En France, des étudiants examinent les tranchées de Beaumont Hamel. [PHOTO : SHARON ADAMS]

En France, des étudiants examinent les tranchées de Beaumont Hamel.
PHOTO : SHARON ADAMS

Les détails fascinants sur les vies perdues à la guerre sont aussi découverts par les jeunes représentants qui participent aux pèlerinages d’Anciens combattants Canada et par ceux qui participent au Pèlerinage du souvenir des leaders de la jeunesse de la Légion, qui a lieu tous les deux ans. Les expériences acquises lors de ces voyages servent à éduquer les participants qui, à leur tour, servent à éduquer et à encourager les autres.

Bien que beaucoup a été fait dans nos écoles, les enseignants et les élèves nous chantent toujours le même refrain : il est important de fournir assez de fonds et d’appui pour que les étudiants à venir puissent profiter d’expériences semblables.
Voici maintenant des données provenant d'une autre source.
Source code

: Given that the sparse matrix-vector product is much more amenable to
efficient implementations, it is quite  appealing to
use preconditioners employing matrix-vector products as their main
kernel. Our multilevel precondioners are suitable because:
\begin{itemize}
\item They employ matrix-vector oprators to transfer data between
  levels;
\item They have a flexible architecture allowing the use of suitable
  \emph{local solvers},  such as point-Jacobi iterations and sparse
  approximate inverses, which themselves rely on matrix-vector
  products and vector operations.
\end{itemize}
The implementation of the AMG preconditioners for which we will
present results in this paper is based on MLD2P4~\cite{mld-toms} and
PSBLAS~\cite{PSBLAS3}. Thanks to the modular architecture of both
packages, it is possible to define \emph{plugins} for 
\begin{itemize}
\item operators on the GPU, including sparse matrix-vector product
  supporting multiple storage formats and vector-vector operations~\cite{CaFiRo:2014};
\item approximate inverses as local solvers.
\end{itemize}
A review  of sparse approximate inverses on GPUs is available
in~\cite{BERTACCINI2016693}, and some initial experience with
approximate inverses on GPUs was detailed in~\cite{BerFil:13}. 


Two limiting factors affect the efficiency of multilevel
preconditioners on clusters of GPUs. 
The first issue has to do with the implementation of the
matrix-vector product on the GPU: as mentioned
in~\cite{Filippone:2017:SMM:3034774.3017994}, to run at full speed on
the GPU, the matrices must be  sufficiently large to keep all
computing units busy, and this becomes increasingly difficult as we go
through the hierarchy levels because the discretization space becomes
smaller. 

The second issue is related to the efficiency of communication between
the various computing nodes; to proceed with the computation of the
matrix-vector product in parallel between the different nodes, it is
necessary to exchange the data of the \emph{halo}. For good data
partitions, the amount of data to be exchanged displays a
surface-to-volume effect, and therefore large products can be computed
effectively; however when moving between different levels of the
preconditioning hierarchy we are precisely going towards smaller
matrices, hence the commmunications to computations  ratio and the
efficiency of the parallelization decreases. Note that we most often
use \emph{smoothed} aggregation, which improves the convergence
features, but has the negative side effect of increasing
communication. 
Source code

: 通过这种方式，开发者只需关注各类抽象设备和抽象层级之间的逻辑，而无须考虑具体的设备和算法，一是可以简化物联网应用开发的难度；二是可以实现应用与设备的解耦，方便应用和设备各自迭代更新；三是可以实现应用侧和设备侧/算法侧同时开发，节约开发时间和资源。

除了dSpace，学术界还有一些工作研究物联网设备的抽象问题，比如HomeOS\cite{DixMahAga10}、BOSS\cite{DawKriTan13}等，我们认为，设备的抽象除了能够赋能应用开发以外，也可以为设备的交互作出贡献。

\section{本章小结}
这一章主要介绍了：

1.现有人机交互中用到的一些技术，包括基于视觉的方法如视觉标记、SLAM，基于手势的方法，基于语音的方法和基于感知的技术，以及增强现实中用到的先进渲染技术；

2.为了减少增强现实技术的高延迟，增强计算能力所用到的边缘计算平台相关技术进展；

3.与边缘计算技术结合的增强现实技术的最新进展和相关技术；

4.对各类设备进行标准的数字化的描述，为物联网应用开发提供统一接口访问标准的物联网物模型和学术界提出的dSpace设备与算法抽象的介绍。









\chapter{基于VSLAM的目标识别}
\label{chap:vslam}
Étant donné que les guerres mondiales reculent de plus en plus dans le passé, il existe un danger qu’elles soient toutes deux oubliées par les générations à venir. Les étudiants qui ont pris part à un de ces tours disent que ce serait tragique. « Comment pourrait-on ne pas se souvenir de ceci? » demande l’élève du secondaire Brent Holmes.